Dataset records:
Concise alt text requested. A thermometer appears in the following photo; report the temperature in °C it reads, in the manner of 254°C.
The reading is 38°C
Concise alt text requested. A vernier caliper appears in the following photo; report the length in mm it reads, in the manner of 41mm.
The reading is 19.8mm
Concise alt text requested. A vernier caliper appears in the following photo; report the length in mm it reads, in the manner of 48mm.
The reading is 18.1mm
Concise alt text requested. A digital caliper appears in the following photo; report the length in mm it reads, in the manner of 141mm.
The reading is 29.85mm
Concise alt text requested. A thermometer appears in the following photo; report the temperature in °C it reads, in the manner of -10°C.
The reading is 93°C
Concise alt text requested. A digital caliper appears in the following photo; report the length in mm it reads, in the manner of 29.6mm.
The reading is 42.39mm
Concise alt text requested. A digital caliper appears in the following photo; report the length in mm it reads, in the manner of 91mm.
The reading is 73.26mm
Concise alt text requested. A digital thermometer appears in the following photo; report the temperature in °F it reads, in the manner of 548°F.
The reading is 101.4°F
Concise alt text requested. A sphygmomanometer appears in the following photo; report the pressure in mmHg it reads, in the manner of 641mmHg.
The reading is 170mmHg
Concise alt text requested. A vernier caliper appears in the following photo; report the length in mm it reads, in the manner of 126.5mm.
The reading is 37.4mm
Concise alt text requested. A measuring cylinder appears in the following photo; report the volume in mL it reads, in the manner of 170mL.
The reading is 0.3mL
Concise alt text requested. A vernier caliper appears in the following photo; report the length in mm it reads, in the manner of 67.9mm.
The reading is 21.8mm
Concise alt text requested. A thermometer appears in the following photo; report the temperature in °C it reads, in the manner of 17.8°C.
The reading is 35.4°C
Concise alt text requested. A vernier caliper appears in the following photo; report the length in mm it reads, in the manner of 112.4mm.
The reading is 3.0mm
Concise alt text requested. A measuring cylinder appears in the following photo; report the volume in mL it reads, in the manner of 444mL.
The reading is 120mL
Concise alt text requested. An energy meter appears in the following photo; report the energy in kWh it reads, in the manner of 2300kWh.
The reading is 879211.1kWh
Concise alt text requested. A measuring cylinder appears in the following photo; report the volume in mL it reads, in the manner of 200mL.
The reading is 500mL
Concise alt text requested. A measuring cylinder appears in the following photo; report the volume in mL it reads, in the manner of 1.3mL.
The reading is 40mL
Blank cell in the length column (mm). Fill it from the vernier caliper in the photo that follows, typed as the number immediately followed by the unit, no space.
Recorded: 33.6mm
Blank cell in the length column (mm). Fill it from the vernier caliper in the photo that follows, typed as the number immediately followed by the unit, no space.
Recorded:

What is needed:
Write out all of the records above again, swapping "vernier caliper" for "sliding caliper" wherever it occurs. Leave everything else unchanged.

Task solution:
Concise alt text requested. A thermometer appears in the following photo; report the temperature in °C it reads, in the manner of 254°C.
The reading is 38°C
Concise alt text requested. A sliding caliper appears in the following photo; report the length in mm it reads, in the manner of 41mm.
The reading is 19.8mm
Concise alt text requested. A sliding caliper appears in the following photo; report the length in mm it reads, in the manner of 48mm.
The reading is 18.1mm
Concise alt text requested. A digital caliper appears in the following photo; report the length in mm it reads, in the manner of 141mm.
The reading is 29.85mm
Concise alt text requested. A thermometer appears in the following photo; report the temperature in °C it reads, in the manner of -10°C.
The reading is 93°C
Concise alt text requested. A digital caliper appears in the following photo; report the length in mm it reads, in the manner of 29.6mm.
The reading is 42.39mm
Concise alt text requested. A digital caliper appears in the following photo; report the length in mm it reads, in the manner of 91mm.
The reading is 73.26mm
Concise alt text requested. A digital thermometer appears in the following photo; report the temperature in °F it reads, in the manner of 548°F.
The reading is 101.4°F
Concise alt text requested. A sphygmomanometer appears in the following photo; report the pressure in mmHg it reads, in the manner of 641mmHg.
The reading is 170mmHg
Concise alt text requested. A sliding caliper appears in the following photo; report the length in mm it reads, in the manner of 126.5mm.
The reading is 37.4mm
Concise alt text requested. A measuring cylinder appears in the following photo; report the volume in mL it reads, in the manner of 170mL.
The reading is 0.3mL
Concise alt text requested. A sliding caliper appears in the following photo; report the length in mm it reads, in the manner of 67.9mm.
The reading is 21.8mm
Concise alt text requested. A thermometer appears in the following photo; report the temperature in °C it reads, in the manner of 17.8°C.
The reading is 35.4°C
Concise alt text requested. A sliding caliper appears in the following photo; report the length in mm it reads, in the manner of 112.4mm.
The reading is 3.0mm
Concise alt text requested. A measuring cylinder appears in the following photo; report the volume in mL it reads, in the manner of 444mL.
The reading is 120mL
Concise alt text requested. An energy meter appears in the following photo; report the energy in kWh it reads, in the manner of 2300kWh.
The reading is 879211.1kWh
Concise alt text requested. A measuring cylinder appears in the following photo; report the volume in mL it reads, in the manner of 200mL.
The reading is 500mL
Concise alt text requested. A measuring cylinder appears in the following photo; report the volume in mL it reads, in the manner of 1.3mL.
The reading is 40mL
Blank cell in the length column (mm). Fill it from the sliding caliper in the photo that follows, typed as the number immediately followed by the unit, no space.
Recorded: 33.6mm
Blank cell in the length column (mm). Fill it from the sliding caliper in the photo that follows, typed as the number immediately followed by the unit, no space.
Recorded:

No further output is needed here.